**TASK REQUIREMENTS**. The required result is every line of the records that includes "access".

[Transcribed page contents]

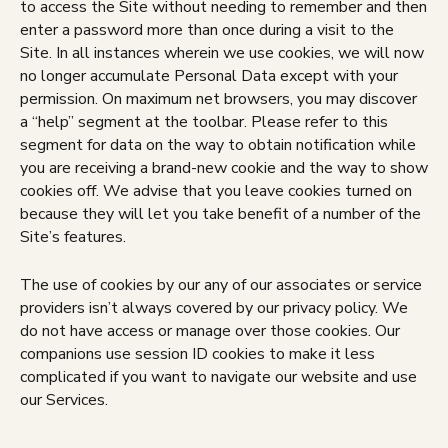
to access the Site without needing to remember and then
enter a password more than once during a visit to the
Site. In all instances wherein we use cookies, we will now
no longer accumulate Personal Data except with your
permission. On maximum net browsers, you may discover
a “help” segment at the toolbar. Please refer to this
segment for data on the way to obtain notification while
you are receiving a brand-new cookie and the way to show
cookies off. We advise that you leave cookies turned on
because they will let you take benefit of a number of the
Site’s features.
The use of cookies by our any of our associates or service
providers isn’t always covered by our privacy policy. We
do not have access or manage over those cookies. Our
companions use session ID cookies to make it less
complicated if you want to navigate our website and use
our Services.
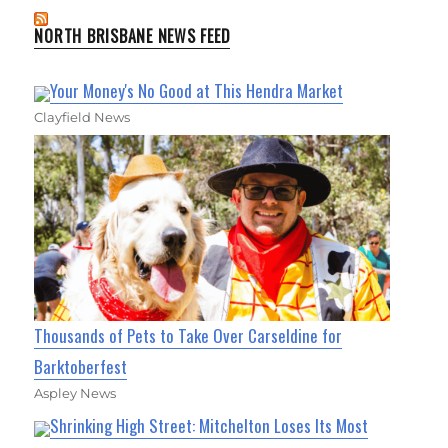
NORTH BRISBANE NEWS FEED
Your Money's No Good at This Hendra Market
Clayfield News
Thousands of Pets to Take Over Carseldine for
Barktoberfest
Aspley News
Shrinking High Street: Mitchelton Loses Its Most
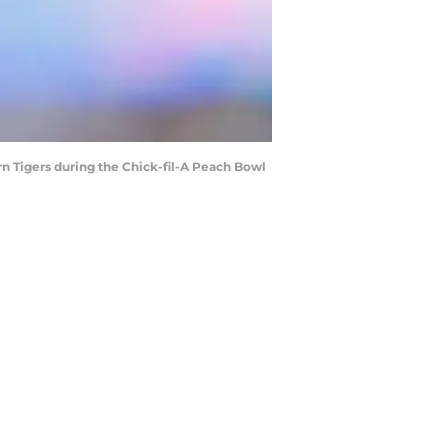
n Tigers during the Chick-fil-A Peach Bowl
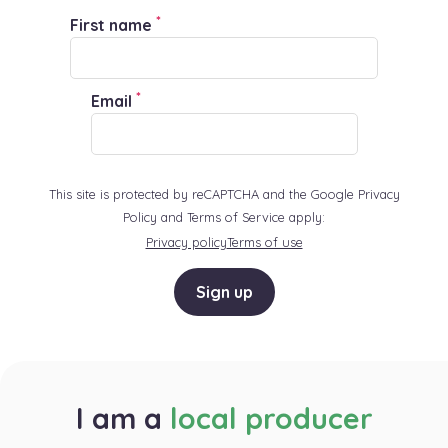
*
First name
*
Email
This site is protected by reCAPTCHA and the Google Privacy
Policy and Terms of Service apply:
Privacy policy
Terms of use
Sign up
I am a
local producer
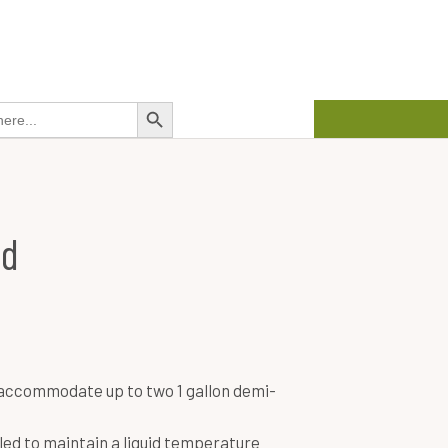
about us
contact us
01458 272 626
Search Button
ad
accommodate up to two 1 gallon demi-
ed to maintain a liquid temperature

**SOLUTION TO THE EXERCISE**.
to access the Site without needing to remember and then
do not have access or manage over those cookies. Our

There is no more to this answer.